What needs to be done - Starting with the first line below and going on through the line with "family: Sittidae", write the lines out again with "common name" replaced by "vernacular name" and nothing else changed.

(Part of a data file)
——————————

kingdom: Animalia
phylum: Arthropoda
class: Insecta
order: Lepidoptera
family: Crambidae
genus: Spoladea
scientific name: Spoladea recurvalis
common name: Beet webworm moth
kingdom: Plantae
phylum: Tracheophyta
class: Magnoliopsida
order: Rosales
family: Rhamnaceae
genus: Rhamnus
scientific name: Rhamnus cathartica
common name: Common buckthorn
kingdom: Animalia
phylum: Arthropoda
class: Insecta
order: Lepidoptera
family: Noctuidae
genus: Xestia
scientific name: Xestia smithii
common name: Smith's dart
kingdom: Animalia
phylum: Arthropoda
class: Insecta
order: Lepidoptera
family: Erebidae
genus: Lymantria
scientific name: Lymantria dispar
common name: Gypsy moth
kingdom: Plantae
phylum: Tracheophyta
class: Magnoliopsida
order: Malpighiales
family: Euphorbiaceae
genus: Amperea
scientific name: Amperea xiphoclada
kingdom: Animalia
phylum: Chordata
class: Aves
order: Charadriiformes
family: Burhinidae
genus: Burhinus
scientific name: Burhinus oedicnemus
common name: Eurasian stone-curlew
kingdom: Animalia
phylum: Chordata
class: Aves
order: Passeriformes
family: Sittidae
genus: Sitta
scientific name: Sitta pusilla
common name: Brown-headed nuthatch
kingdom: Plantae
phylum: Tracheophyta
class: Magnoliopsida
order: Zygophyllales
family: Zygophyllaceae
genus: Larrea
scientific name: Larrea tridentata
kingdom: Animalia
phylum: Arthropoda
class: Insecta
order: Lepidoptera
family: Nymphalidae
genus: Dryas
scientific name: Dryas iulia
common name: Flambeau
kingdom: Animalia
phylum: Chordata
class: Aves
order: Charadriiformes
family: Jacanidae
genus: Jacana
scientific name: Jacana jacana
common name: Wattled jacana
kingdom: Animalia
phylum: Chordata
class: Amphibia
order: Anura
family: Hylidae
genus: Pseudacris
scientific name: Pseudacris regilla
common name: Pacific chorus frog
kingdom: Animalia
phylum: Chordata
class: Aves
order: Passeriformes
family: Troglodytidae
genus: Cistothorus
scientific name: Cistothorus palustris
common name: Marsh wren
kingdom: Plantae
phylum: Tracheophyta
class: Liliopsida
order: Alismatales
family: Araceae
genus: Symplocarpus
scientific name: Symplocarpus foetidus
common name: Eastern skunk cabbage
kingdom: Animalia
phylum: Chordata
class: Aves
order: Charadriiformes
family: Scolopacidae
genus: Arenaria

——————————

Answer for this exercise -
kingdom: Animalia
phylum: Arthropoda
class: Insecta
order: Lepidoptera
family: Crambidae
genus: Spoladea
scientific name: Spoladea recurvalis
vernacular name: Beet webworm moth
kingdom: Plantae
phylum: Tracheophyta
class: Magnoliopsida
order: Rosales
family: Rhamnaceae
genus: Rhamnus
scientific name: Rhamnus cathartica
vernacular name: Common buckthorn
kingdom: Animalia
phylum: Arthropoda
class: Insecta
order: Lepidoptera
family: Noctuidae
genus: Xestia
scientific name: Xestia smithii
vernacular name: Smith's dart
kingdom: Animalia
phylum: Arthropoda
class: Insecta
order: Lepidoptera
family: Erebidae
genus: Lymantria
scientific name: Lymantria dispar
vernacular name: Gypsy moth
kingdom: Plantae
phylum: Tracheophyta
class: Magnoliopsida
order: Malpighiales
family: Euphorbiaceae
genus: Amperea
scientific name: Amperea xiphoclada
kingdom: Animalia
phylum: Chordata
class: Aves
order: Charadriiformes
family: Burhinidae
genus: Burhinus
scientific name: Burhinus oedicnemus
vernacular name: Eurasian stone-curlew
kingdom: Animalia
phylum: Chordata
class: Aves
order: Passeriformes
family: Sittidae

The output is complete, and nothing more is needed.